» TRY IT: Go through the listing below and return each line that includes "JSON".

» SUPPLIED MATERIAL:
★ ★ ★ ★ ★

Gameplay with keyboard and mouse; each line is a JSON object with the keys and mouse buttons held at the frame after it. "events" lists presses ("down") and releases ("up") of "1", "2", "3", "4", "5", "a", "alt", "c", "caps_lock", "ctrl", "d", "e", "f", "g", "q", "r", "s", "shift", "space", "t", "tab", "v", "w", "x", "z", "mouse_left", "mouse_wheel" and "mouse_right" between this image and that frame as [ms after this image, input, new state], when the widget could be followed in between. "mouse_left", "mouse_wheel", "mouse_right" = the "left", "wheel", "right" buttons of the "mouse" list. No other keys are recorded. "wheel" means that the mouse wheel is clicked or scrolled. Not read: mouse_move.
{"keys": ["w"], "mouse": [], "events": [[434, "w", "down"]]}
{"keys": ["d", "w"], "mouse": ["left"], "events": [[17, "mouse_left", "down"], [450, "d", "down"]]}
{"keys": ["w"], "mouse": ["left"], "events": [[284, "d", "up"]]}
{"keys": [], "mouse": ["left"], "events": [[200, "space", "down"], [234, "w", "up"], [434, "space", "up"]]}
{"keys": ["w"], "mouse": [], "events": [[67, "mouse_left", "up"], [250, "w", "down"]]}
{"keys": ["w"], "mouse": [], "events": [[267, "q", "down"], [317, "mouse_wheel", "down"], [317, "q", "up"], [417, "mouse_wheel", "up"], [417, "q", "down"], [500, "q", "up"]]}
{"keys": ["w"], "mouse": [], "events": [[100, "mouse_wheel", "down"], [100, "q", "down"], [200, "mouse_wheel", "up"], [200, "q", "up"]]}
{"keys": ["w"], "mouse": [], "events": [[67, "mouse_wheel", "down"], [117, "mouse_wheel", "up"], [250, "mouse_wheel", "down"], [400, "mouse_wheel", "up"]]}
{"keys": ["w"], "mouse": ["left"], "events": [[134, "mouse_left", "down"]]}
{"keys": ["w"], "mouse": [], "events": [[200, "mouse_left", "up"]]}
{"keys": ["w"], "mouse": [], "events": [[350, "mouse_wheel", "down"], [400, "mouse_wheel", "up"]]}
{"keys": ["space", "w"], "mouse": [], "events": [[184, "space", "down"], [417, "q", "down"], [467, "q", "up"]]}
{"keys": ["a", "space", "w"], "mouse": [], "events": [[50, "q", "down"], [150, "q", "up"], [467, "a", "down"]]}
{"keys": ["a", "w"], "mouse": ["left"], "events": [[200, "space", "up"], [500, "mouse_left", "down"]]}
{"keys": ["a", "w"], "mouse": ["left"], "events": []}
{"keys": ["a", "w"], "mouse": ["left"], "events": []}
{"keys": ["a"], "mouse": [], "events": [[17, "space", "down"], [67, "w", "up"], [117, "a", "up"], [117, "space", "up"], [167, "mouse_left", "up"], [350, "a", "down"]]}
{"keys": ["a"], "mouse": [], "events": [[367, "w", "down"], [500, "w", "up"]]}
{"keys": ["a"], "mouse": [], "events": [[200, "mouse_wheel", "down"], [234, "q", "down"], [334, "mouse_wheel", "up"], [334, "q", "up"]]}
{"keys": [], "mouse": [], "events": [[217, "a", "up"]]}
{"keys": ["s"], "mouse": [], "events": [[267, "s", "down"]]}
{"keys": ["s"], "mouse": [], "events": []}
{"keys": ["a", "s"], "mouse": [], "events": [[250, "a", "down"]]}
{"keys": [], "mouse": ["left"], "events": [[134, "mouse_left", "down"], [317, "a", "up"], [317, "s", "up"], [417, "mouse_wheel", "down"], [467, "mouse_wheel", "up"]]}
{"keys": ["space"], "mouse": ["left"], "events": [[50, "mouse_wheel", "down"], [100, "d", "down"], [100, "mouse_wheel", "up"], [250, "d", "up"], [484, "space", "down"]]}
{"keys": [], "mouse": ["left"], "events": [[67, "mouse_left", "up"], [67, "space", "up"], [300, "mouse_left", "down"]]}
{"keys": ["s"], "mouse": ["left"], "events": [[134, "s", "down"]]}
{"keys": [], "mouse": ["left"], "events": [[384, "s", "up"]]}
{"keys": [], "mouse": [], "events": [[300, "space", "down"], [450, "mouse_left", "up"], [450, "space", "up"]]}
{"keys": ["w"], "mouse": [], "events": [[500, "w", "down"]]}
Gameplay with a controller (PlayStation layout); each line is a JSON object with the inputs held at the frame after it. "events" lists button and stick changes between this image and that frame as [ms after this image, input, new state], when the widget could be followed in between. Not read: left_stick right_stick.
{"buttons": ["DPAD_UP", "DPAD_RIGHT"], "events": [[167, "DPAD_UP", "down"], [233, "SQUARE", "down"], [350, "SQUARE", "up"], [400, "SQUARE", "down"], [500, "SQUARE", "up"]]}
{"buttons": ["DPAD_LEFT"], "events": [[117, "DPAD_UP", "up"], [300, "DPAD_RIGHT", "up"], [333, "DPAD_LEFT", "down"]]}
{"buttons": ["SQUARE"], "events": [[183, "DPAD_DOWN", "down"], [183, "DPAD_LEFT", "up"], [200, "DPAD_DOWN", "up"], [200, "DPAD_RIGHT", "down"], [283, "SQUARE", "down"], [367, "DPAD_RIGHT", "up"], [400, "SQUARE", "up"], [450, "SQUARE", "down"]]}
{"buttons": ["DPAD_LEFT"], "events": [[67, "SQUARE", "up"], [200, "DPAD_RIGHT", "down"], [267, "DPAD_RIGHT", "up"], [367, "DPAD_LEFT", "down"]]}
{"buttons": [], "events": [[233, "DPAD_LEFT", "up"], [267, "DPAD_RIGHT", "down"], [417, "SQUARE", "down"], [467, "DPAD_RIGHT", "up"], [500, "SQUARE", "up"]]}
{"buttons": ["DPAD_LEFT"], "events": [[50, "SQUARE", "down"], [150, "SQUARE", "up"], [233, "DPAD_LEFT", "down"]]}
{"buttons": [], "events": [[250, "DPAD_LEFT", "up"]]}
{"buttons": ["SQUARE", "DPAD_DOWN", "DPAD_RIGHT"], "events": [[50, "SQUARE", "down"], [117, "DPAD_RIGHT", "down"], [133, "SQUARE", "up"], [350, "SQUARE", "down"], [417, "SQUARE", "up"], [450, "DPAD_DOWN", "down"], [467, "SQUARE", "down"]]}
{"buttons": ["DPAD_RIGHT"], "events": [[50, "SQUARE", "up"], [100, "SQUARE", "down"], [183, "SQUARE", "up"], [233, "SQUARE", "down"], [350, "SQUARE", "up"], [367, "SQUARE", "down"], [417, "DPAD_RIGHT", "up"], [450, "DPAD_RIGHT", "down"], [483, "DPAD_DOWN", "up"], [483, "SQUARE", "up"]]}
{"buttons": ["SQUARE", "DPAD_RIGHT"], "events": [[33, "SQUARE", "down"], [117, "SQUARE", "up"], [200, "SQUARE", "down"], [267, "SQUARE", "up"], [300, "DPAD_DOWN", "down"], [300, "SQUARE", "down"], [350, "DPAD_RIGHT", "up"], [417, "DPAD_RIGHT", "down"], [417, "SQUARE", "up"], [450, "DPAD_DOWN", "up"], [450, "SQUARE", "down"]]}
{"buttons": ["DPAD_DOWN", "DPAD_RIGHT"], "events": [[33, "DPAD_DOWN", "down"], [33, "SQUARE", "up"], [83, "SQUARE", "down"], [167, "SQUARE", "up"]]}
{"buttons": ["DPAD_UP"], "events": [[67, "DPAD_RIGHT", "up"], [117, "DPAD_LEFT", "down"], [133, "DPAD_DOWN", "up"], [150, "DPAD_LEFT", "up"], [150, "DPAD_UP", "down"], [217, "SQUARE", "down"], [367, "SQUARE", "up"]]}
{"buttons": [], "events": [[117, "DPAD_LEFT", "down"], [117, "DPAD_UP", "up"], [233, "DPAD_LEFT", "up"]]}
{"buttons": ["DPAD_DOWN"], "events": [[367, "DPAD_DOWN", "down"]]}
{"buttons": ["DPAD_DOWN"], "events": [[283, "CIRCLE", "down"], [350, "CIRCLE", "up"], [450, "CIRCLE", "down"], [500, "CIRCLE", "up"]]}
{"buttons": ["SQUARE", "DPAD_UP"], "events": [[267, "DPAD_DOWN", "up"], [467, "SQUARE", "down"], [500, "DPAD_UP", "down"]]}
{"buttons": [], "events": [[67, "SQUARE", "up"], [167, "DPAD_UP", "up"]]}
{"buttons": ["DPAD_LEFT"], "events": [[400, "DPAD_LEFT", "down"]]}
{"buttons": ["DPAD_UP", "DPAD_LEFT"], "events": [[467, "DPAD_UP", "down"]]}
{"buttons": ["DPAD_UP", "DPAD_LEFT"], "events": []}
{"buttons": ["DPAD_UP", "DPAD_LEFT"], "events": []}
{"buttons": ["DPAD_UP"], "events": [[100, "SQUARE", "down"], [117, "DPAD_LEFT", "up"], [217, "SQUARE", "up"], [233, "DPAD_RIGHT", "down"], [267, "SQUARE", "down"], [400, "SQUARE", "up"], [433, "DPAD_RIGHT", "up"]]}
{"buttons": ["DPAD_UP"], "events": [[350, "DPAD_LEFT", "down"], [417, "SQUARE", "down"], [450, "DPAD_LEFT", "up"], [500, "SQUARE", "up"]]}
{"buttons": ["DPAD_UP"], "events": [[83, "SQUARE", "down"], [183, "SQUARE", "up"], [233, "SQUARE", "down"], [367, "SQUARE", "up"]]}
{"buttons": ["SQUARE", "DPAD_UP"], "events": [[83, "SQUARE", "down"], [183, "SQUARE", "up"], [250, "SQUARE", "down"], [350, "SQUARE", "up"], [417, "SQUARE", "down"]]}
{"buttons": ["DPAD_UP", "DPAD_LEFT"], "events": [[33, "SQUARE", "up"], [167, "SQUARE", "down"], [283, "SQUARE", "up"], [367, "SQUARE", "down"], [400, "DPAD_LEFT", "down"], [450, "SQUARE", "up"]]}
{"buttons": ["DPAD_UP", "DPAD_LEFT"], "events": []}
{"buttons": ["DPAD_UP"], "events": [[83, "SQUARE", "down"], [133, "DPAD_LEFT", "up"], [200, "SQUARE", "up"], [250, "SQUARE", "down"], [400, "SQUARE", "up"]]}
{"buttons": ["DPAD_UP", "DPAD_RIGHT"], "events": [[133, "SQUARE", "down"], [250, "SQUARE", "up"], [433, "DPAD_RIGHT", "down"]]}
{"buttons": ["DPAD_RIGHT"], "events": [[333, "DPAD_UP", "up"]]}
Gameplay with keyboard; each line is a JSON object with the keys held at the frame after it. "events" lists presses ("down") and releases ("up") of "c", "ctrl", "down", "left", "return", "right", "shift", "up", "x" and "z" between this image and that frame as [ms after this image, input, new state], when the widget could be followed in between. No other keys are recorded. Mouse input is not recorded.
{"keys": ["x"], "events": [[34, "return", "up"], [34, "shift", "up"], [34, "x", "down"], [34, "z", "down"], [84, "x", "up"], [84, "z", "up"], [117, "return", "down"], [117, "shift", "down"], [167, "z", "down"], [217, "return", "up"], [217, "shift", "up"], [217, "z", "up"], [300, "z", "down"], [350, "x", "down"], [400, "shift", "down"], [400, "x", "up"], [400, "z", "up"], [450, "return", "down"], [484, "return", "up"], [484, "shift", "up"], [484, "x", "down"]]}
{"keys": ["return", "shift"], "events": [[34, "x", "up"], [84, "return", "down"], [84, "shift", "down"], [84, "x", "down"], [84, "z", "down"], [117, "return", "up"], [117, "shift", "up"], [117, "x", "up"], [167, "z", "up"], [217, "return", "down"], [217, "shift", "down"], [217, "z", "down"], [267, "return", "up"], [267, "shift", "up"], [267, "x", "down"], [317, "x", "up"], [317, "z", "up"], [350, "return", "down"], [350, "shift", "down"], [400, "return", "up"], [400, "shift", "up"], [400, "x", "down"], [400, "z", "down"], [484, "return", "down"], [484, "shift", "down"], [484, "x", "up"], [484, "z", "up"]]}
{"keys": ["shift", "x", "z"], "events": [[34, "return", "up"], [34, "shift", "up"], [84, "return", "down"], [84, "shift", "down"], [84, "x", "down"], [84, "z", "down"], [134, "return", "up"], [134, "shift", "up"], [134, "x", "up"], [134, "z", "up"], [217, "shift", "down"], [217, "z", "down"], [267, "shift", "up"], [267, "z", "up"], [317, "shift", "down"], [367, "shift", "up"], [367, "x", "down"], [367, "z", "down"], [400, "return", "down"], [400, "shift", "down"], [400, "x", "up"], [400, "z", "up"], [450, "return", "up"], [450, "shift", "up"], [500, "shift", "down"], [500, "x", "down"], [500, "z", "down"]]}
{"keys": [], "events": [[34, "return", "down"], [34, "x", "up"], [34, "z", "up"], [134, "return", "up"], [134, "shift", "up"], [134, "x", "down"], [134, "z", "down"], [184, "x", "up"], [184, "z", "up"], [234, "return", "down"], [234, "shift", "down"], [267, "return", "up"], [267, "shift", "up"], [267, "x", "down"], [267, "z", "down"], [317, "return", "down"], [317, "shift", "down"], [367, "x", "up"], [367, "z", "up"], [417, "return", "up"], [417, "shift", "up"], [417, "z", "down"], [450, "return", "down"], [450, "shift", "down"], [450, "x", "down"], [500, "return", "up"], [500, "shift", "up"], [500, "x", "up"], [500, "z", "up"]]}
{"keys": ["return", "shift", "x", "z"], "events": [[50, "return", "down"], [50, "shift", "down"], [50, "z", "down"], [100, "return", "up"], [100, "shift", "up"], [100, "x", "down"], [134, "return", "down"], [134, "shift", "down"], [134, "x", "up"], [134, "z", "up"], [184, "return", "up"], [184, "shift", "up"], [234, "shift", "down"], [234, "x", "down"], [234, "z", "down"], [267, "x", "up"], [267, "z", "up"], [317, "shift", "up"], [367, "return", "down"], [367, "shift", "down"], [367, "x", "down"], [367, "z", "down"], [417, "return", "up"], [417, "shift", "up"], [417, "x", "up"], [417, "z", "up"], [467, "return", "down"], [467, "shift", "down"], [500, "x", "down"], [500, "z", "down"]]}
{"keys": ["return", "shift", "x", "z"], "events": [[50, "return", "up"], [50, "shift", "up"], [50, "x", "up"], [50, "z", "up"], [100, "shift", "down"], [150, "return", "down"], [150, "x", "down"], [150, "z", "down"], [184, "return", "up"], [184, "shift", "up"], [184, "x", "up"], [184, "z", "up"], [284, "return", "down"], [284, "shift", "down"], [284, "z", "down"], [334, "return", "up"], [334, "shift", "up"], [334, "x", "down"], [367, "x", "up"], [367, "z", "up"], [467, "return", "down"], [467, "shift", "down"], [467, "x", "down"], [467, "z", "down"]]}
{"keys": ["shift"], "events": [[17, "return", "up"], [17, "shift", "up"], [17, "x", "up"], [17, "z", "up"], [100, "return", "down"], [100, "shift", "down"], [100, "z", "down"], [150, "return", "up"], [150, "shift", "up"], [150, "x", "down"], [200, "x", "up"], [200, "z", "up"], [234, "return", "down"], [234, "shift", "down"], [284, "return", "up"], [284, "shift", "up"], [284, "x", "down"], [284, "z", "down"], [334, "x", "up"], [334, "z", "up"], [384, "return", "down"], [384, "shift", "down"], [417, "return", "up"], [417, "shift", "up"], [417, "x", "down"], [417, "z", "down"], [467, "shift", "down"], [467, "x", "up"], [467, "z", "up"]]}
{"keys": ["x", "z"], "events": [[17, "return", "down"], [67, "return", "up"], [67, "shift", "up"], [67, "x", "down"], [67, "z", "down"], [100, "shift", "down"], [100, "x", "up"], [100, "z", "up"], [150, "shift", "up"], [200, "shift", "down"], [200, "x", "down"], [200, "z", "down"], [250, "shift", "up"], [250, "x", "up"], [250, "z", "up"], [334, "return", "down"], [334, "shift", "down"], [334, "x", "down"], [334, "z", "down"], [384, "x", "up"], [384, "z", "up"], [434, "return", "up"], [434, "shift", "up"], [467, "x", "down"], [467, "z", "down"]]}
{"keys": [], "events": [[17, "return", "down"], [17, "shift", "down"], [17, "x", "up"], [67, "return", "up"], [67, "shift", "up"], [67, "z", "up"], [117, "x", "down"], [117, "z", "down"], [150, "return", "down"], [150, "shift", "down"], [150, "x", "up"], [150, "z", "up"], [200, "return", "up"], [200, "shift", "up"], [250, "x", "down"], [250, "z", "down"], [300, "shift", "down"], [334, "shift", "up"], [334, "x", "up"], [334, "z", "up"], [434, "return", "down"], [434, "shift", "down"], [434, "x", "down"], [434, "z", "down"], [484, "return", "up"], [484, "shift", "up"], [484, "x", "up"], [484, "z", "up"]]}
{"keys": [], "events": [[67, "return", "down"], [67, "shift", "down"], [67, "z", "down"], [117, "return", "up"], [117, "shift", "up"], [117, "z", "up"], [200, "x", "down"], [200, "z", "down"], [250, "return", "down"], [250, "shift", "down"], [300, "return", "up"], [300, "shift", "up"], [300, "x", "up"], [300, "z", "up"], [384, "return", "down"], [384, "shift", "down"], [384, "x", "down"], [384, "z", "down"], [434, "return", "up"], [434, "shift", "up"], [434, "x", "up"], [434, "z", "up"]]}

★ ★ ★ ★ ★

» RESULT FOR THIS EXERCISE:
Gameplay with keyboard and mouse; each line is a JSON object with the keys and mouse buttons held at the frame after it. "events" lists presses ("down") and releases ("up") of "1", "2", "3", "4", "5", "a", "alt", "c", "caps_lock", "ctrl", "d", "e", "f", "g", "q", "r", "s", "shift", "space", "t", "tab", "v", "w", "x", "z", "mouse_left", "mouse_wheel" and "mouse_right" between this image and that frame as [ms after this image, input, new state], when the widget could be followed in between. "mouse_left", "mouse_wheel", "mouse_right" = the "left", "wheel", "right" buttons of the "mouse" list. No other keys are recorded. "wheel" means that the mouse wheel is clicked or scrolled. Not read: mouse_move.
Gameplay with a controller (PlayStation layout); each line is a JSON object with the inputs held at the frame after it. "events" lists button and stick changes between this image and that frame as [ms after this image, input, new state], when the widget could be followed in between. Not read: left_stick right_stick.
Gameplay with keyboard; each line is a JSON object with the keys held at the frame after it. "events" lists presses ("down") and releases ("up") of "c", "ctrl", "down", "left", "return", "right", "shift", "up", "x" and "z" between this image and that frame as [ms after this image, input, new state], when the widget could be followed in between. No other keys are recorded. Mouse input is not recorded.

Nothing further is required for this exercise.